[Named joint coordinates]
....
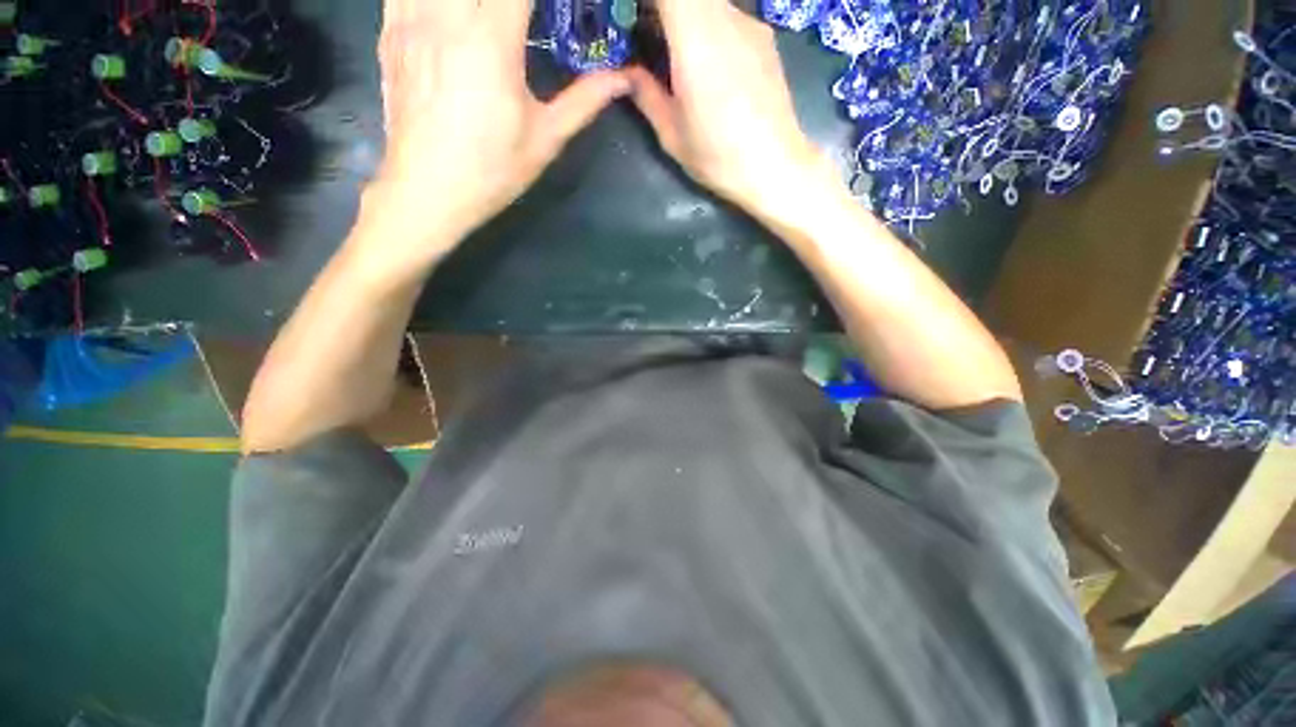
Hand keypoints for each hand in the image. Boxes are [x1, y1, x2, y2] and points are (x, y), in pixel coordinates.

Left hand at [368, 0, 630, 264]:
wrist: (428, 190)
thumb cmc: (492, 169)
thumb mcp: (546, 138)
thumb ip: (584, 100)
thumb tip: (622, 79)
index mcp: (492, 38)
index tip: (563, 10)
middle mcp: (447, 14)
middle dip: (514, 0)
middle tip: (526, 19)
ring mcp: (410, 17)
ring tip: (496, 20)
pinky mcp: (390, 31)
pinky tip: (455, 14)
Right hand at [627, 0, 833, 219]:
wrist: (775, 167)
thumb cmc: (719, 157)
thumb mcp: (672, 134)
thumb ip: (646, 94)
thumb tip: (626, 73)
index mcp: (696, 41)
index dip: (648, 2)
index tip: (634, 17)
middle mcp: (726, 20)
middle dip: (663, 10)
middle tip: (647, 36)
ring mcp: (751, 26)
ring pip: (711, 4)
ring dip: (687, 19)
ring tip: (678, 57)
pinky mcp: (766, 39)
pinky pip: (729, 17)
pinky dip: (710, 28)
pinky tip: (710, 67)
....
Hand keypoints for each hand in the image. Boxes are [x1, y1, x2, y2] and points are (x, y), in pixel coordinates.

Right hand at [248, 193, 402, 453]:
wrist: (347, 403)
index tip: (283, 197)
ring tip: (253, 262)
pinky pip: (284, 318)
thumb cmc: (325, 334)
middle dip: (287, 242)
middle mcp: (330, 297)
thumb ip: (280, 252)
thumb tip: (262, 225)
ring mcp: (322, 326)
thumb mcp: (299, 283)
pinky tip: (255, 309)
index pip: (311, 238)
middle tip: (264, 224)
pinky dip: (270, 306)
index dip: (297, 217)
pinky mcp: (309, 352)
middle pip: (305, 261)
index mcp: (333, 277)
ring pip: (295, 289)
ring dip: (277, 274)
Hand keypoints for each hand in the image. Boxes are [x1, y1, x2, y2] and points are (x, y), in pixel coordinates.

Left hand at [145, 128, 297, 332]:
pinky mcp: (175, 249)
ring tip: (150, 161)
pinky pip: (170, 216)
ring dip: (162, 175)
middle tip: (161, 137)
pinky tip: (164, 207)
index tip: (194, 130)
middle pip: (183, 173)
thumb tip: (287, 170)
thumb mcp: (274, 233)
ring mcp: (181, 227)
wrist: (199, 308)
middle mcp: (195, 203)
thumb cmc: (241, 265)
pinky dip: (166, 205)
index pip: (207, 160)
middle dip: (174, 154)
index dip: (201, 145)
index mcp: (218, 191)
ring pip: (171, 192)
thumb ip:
....
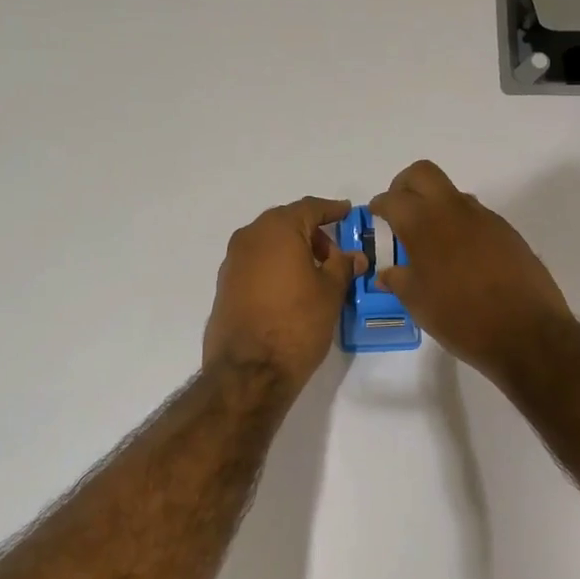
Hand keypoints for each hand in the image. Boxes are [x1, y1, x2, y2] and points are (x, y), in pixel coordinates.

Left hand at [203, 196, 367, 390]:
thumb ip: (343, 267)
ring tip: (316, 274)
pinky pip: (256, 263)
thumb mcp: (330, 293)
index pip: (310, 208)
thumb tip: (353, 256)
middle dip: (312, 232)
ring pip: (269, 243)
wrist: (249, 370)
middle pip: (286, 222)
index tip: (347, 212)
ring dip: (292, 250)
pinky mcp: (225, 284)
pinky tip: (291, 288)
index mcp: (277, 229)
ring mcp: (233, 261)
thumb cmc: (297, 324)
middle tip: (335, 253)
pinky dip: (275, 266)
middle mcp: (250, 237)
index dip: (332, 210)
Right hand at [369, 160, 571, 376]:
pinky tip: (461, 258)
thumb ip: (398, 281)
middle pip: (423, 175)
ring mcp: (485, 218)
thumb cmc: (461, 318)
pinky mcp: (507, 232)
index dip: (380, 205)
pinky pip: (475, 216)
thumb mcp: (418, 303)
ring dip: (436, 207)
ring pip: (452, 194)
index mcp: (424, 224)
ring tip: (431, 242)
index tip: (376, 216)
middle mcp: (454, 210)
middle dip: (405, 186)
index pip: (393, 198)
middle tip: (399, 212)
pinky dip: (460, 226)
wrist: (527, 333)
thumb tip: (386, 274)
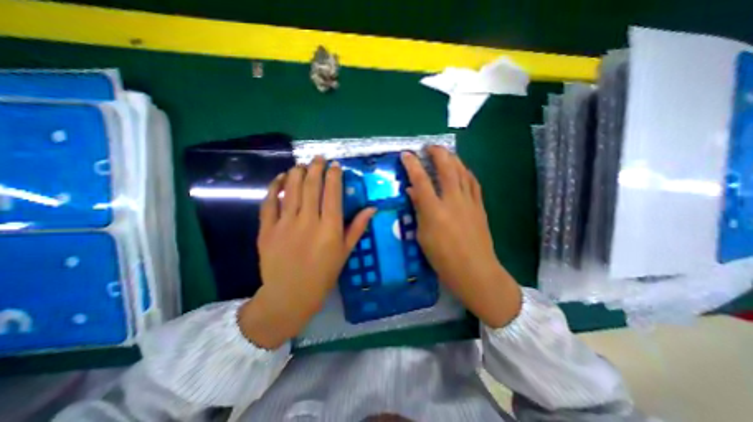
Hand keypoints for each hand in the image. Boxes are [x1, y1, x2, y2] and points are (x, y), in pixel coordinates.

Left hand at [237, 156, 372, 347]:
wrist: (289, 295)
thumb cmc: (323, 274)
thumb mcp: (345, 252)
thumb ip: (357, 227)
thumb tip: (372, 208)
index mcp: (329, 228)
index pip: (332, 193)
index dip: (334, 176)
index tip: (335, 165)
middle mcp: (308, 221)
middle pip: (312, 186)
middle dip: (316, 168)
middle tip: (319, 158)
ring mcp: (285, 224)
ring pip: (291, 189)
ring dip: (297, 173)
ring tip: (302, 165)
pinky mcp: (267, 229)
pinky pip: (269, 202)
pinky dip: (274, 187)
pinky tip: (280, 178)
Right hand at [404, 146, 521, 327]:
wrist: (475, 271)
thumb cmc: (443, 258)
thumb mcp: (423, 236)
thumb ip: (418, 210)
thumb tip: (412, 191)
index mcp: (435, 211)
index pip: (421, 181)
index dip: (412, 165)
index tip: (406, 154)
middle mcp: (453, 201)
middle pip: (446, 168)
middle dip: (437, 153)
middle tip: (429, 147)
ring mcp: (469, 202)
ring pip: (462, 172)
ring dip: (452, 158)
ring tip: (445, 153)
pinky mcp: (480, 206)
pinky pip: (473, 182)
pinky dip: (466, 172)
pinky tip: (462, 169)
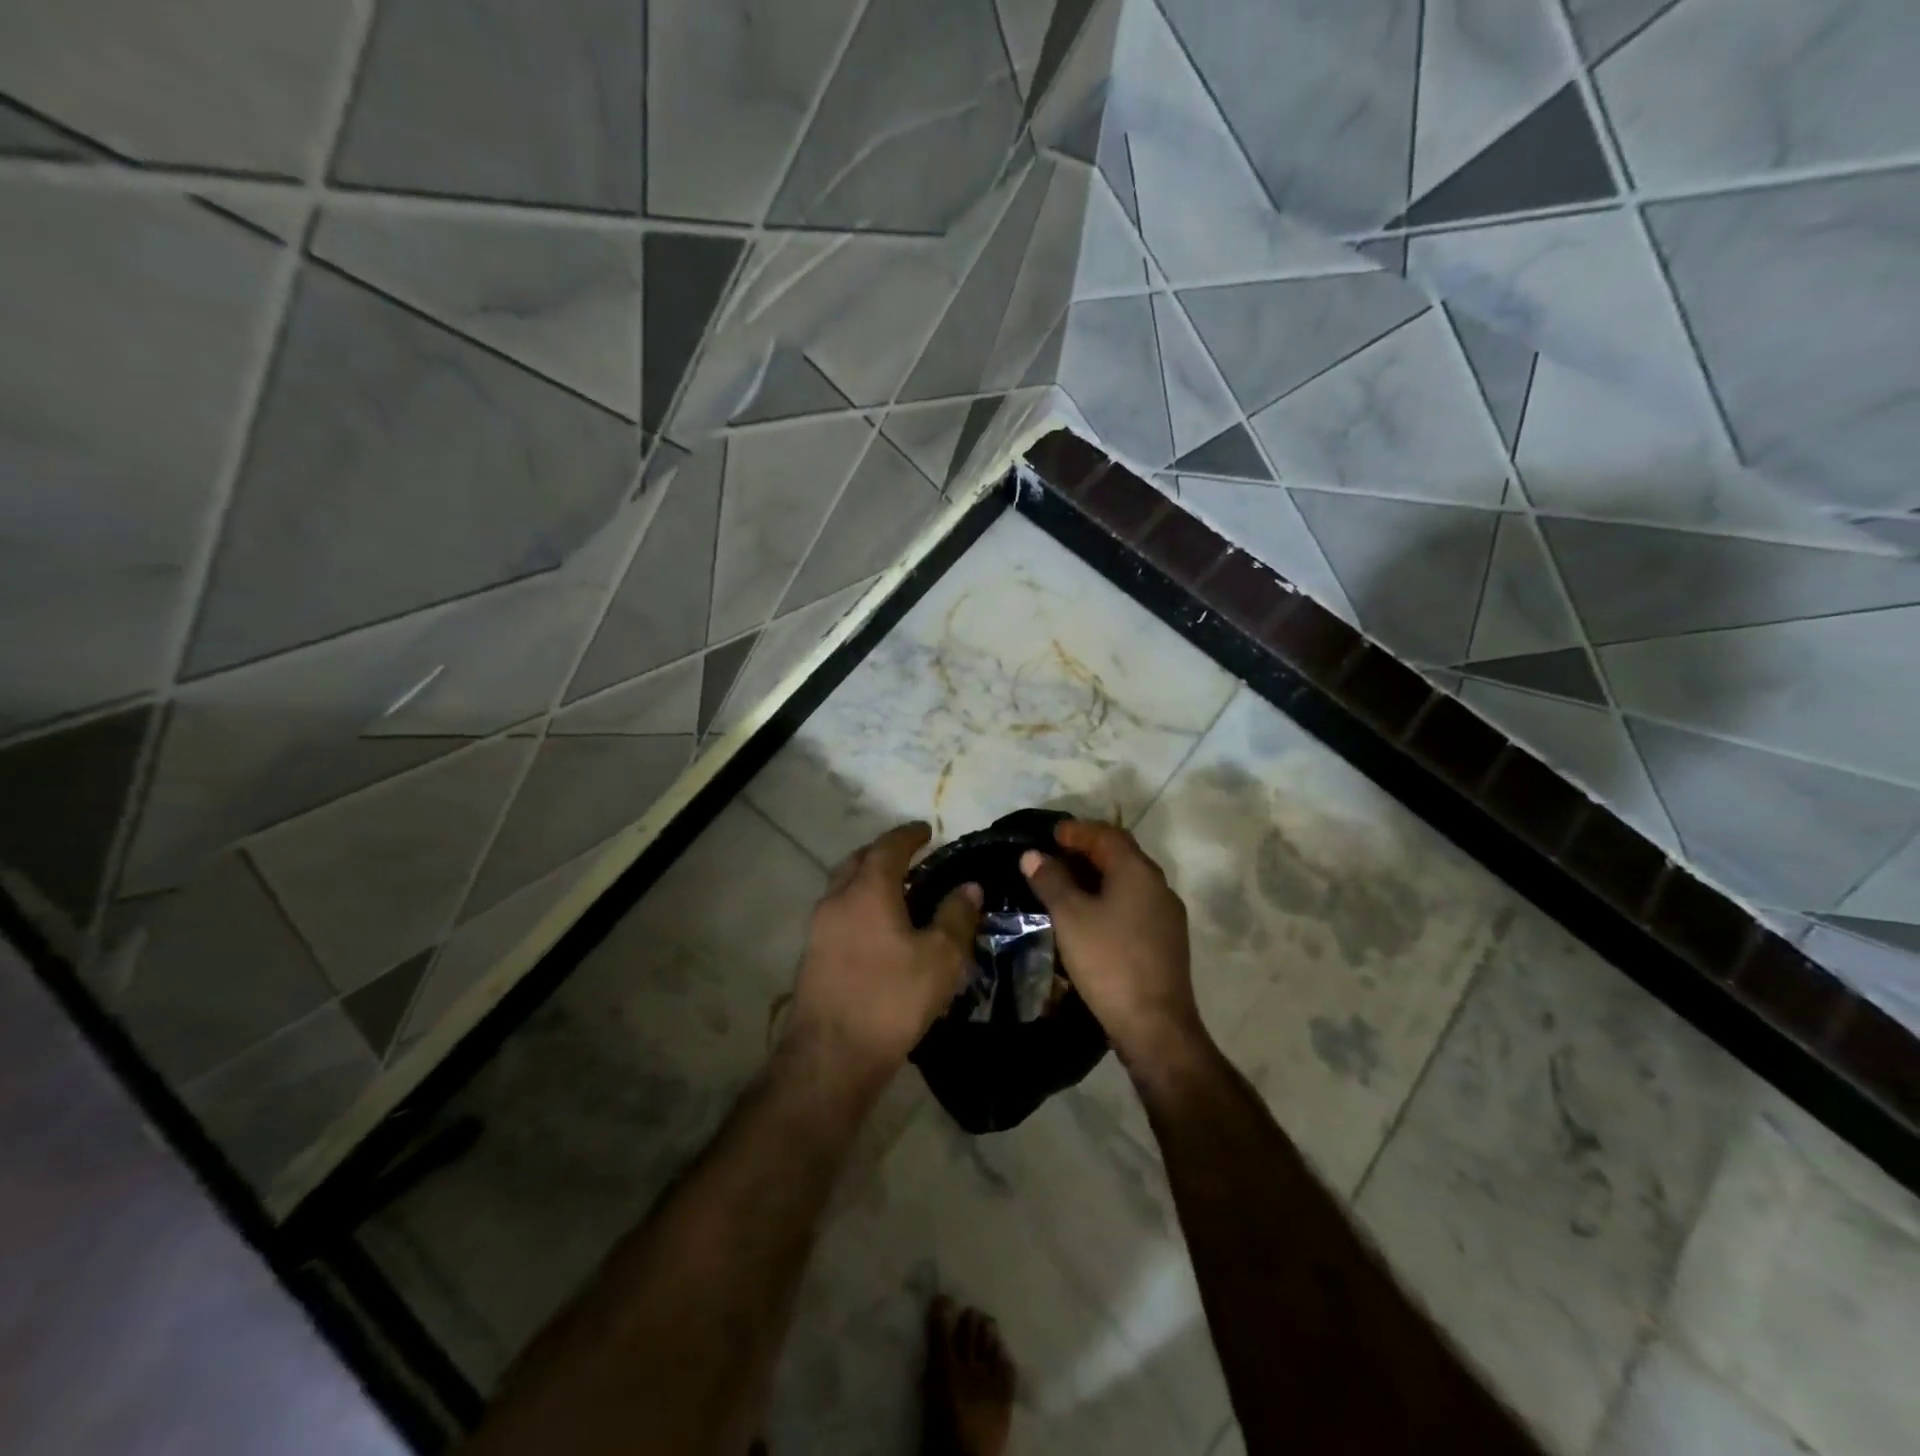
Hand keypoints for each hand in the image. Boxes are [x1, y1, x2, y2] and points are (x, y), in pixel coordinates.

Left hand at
....
Task prompt:
Working from the entries above, filter out every line that lacks "wrist" and copy what remains.

Solution to this task:
wrist: (428, 190)
wrist: (775, 167)
wrist: (347, 403)
wrist: (199, 308)
wrist: (249, 370)
wrist: (527, 333)
wrist: (289, 295)
wrist: (475, 271)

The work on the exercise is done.